On Wed, 12 May 1999 06:07:42 GMT, "Douglas A. Gwyn" [EMAIL PROTECTED]
wrote:

 Then why does Feller claim that it is fundamentally incorrect to infer
 the properties of random number generation from the time average of a
 single sequence?

Who cares why he says that, it's not relevant.

Are you saying that Feller does not know what he is talking about?

It's hard to be sure what you mean by terms like "1-bit bias".

There should be no difficulty in understanding that term at all. It is
quite commonly used in discussions about randomness. It is one of the
different kinds of group bias.

The Monobit Test checks the first moment of the distribution,

I think you need to demonstrate that formally.

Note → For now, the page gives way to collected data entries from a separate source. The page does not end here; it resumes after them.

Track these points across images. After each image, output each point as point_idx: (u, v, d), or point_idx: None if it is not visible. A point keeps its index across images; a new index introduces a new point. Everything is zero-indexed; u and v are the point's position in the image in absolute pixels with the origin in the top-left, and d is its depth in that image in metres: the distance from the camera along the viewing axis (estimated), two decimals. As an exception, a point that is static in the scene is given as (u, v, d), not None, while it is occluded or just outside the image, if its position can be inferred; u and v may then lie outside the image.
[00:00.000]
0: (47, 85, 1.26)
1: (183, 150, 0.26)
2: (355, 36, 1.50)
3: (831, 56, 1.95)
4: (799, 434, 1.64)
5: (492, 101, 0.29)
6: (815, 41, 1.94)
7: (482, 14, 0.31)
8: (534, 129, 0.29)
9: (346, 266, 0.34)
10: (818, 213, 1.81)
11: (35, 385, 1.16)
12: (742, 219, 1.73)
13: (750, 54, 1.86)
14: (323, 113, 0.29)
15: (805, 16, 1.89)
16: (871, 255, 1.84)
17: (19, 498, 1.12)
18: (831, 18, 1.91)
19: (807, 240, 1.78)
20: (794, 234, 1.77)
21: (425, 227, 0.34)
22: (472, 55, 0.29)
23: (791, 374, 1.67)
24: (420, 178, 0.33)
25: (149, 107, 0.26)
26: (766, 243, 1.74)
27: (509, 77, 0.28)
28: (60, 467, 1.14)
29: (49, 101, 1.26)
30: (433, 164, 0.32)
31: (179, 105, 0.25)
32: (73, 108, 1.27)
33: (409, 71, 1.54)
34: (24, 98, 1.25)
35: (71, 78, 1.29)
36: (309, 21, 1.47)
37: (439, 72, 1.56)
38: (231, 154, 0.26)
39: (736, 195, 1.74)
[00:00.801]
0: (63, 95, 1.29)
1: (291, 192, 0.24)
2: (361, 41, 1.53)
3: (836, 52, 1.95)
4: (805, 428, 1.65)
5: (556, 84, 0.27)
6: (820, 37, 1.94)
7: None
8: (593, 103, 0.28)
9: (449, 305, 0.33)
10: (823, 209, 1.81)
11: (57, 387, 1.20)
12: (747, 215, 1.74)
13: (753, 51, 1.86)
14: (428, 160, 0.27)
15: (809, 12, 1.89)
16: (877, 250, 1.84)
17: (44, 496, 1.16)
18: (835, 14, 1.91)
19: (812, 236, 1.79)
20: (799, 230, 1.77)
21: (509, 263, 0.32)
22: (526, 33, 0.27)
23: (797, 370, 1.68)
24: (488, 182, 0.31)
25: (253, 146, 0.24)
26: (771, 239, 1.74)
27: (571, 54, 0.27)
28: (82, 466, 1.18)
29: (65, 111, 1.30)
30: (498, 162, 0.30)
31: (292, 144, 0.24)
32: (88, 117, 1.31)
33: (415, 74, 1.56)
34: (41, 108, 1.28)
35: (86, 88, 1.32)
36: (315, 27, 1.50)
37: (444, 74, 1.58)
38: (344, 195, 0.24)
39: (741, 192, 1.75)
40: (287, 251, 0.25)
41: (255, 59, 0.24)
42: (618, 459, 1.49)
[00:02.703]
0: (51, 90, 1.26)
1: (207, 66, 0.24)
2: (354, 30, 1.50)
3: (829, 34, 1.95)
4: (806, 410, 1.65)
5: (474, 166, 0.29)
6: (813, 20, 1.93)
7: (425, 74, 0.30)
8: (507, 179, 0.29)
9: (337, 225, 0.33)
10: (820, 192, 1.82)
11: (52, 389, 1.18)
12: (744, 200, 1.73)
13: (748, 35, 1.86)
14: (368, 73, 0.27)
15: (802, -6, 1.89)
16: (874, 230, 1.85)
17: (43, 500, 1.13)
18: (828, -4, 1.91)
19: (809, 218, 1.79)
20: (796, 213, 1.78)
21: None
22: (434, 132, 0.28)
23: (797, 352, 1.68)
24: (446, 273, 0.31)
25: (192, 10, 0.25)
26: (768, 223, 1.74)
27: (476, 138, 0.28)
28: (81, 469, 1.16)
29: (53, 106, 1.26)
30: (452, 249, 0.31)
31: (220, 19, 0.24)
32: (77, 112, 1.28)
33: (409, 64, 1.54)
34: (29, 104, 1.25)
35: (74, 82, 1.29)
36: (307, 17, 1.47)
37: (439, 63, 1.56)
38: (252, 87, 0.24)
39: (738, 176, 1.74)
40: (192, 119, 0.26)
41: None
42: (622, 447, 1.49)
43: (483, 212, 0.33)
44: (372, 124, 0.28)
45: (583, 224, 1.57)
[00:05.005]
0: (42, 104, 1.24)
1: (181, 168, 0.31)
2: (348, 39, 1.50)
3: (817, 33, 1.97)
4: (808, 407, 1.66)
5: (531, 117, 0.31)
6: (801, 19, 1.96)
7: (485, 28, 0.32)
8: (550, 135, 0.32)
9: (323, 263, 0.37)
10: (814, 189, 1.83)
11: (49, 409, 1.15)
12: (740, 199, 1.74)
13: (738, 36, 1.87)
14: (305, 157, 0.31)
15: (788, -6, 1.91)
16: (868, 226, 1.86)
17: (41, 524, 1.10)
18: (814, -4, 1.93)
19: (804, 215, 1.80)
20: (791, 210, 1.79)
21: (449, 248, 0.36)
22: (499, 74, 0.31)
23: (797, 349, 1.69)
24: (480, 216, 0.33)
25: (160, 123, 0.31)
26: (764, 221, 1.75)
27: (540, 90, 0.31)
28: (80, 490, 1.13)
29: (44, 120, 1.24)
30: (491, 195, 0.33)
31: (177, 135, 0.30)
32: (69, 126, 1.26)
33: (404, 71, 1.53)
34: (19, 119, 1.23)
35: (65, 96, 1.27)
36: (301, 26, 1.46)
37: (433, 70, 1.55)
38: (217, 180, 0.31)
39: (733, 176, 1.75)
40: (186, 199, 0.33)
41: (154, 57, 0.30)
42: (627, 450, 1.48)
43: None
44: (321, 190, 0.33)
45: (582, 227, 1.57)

If John Jones makes only $25,000/year, then there is evidence that he
isn't a very good salesman, and you should consider not using him to
peddle your product.

It depends on whether that is his consistent earnings level. One
annual earnings report is not sufficient to characterize his overall
performance over his productive years.

If you want to formulate a monobit-type test that takes a large number
of samples into account, then I would agree that it might have merit.
But just one test on one small sample is not sufficient.